Small businesses, ravaged by the COVID-19 pandemic, are struggling to keep their doors open and keep employees on payroll. More than doubling the federal minimum wage––which has been proposed––presents a significant obstacle to ailing small businesses trying to survive this pandemic. Lawmakers’ well-intended efforts to increase the federal minimum wage will cause a hardship for many small firms, particularly those in highly competitive industries, and could lead to reduced work hours, lay-offs and stalled small business growth.
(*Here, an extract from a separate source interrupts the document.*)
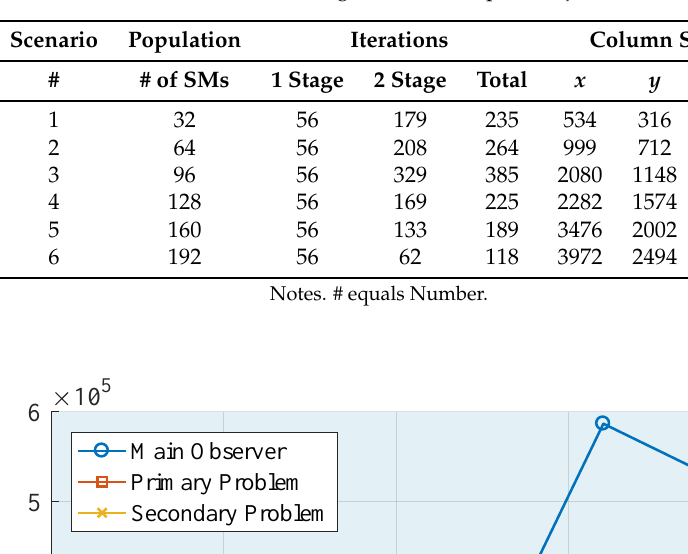
Table 7. Iterations for each stage: revised simplex/objective function.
  • Minimum wage increases often exert upward pressure on all employees’ pay, requiring an increase in overall prices.
  • The Congressional Budget Office (CBO) prognosticated that raising the minimum wage to $15 by 2025—up from its current $7.25—would increase the pay of at least 17 million people, but also put 1.3 million Americans out of work.
  • Most small businesses that do pay minimum wage are typically in highly competitive industries with low profit margins, and an increase for any employees could be financially devastating.
  • To offset higher employee wages, small businesses may need to raise their prices on the goods and services they sell. This can lead to decreased sales, decreased revenues, and lower profits. With less money to spend, small-business owners may have to decrease or eliminate capital improvements, marketing, new hires, bonuses, debt service, and production.
  • According to the Bureau of Labor Statistics (BLS) 2019 data, only 1.9 percent of hourly paid workers in the U.S. are paid the federal minimum wage or below, and of that, the majority are young workers not supporting families.


Some states and cities have already legislated minimum wage hikes to $15 per hour, and Congress is also debating enacting a federally mandated minimum wage hike, which will affect all states. Regardless, minimum wage increases and mandates affect small businesses when it comes to labor costs, and that affects hiring levels and hiring rates.

  • Lawmakers should oppose the Raise the Wage Act of 2021 which would increase the federal minimum wage to $15 per hour over five years, allow for annual automatic increases without the consent of Congress, and eventually eliminate the tipped wage.
  • Policymakers must take caution in promulgating any kind of federal mandate on small businesses––particularly now under the weight of the pandemic and massive economic downturn.